I know, I know. Sometimes I wonder whether Swedish cuisine is in fact a very clever, straight-faced joke on the rest of the world. Do our Volvo-driving, Abba-crooning cousins really tuck in regularly to pickled herring with creme fraiche, boiled potatoes and lingonberry sauce? Or do they just wait until one of them brings home a Brit who wants to marry her and really, really wants to impress his prospective inlaws?

Anyway, Flying Jacob/Flygande Jakob is a dish that includes those traditional Swedish food items bananas, chili, peanuts and rice. Oh, and chicken and bacon. We got the recipe from Swedish Mike, an exiled Swede who lives in Abingdon and blogs strange recipes at www.freestylecookery.com. I won’t steal a fellow blogger’s thunder, so here I’ll just list the ingredients with our variations. To serve four:

  • 4 portions cooked white rice
  • 6 – 8 rashers of smoked streaky bacon
  • 4 skin- and boneless chicken breasts, cut into bitesized pieces
  • 3 ripe bananas, sliced
  • 125 ml chili sauce (or spicy ketchup) [we used chili & garlic sauce from Tesco: strong but worth it]
  • 350 ml single cream [cream was left off the shopping list to an administrative error: we made up the fluid difference with a 50/50 mix of milk and natural yoghurt. In my opinion this worked perfectly: I wouldn’t want it to be richer/creamier than it was.]
  • Peanuts [regular salted]

As to how to cook all this, see how Swedish Mike does it, and do likewise. You won’t go far wrong. The overall effect is very Thai or Indonesian: the different flavours – yes, even the bananas – work together astonishingly well.
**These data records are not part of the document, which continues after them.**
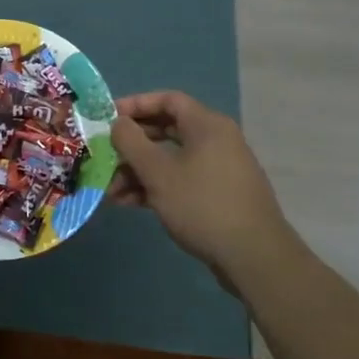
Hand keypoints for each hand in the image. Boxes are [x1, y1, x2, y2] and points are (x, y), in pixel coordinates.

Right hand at [108, 91, 299, 279]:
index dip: (135, 104)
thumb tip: (118, 122)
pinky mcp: (217, 196)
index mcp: (207, 125)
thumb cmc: (202, 205)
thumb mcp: (159, 173)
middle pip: (166, 130)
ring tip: (110, 190)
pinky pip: (180, 180)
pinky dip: (155, 187)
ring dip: (138, 171)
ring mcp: (218, 169)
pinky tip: (129, 203)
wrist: (254, 257)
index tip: (107, 118)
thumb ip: (132, 142)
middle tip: (104, 154)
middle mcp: (215, 141)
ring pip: (170, 159)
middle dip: (132, 145)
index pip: (167, 100)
Occasional recipes: fish with a chorizo crust

Originally from The Hairy Bikers, whence this is lifted with my annotations. Very rich and of course totally missing the point about eating on fish on Friday to be penitential. Anyway:

Ingredients

  • ½ lime, juice only [half a Tesco lime produces about 3 microns of fluid. A whole lime. Much better.]
  • 4 firm white fish fillets (not steaks) such as haddock, monkfish or cod
  • 150g/5½oz day-old white bread, crusts removed
  • 250g/9oz cured chorizo, skinned and chopped
  • 2 garlic cloves, finely sliced [as usual they totally underestimate. I used 4. Minimum.]
  • 1 unwaxed lime, zest only
  • 2 tbsp flatleaf parsley
  • 2 tbsp parmesan cheese
  • ½ tsp freshly ground black pepper
  • 50g/2oz butter
  • lime wedges, to serve [put another way, you need at least two limes, one to juice and zest, one to get the wedges from. I forgot this last night and only got one lime, so sacrificed the wedges. Not such a big deal, except that the bread/chorizo crust is very rich and you really need the extra lime juice to cut through it.]
  1. Preheat the oven to 180C/350F/gas mark 4.
  2. For the fish, pour the lime juice over the fish fillets. Leave for half an hour while you prepare the crust.
  3. For the crust, cut the bread into chunks and place in a roasting tin. Place the chorizo on top of the bread.
  4. Transfer to the oven and cook for 15 minutes. As the heat increases, the fat from the sausage will run into the bread chunks. Remove from the oven and leave to cool.
  5. Once cool, place the bread and sausage into a blender or food processor and pulse until the mixture resembles fine crumbs [whee! They go round and round! Again!]. Add the garlic, lime zest, parsley, parmesan and freshly ground black pepper. Process again to combine the ingredients.
  6. Place the fish, along with the juices, skin-side down in a roasting tin. Press on a thick layer, about 0.5cm, of the crust.
  7. Cut the butter into small cubes and dot over the crust.
  8. Tightly cover the roasting tin with foil and bake the fish in the preheated oven for 15-20 minutes.
  9. Serve with chips or [barbarians] new potatoes and a rocket salad, and the lime wedges.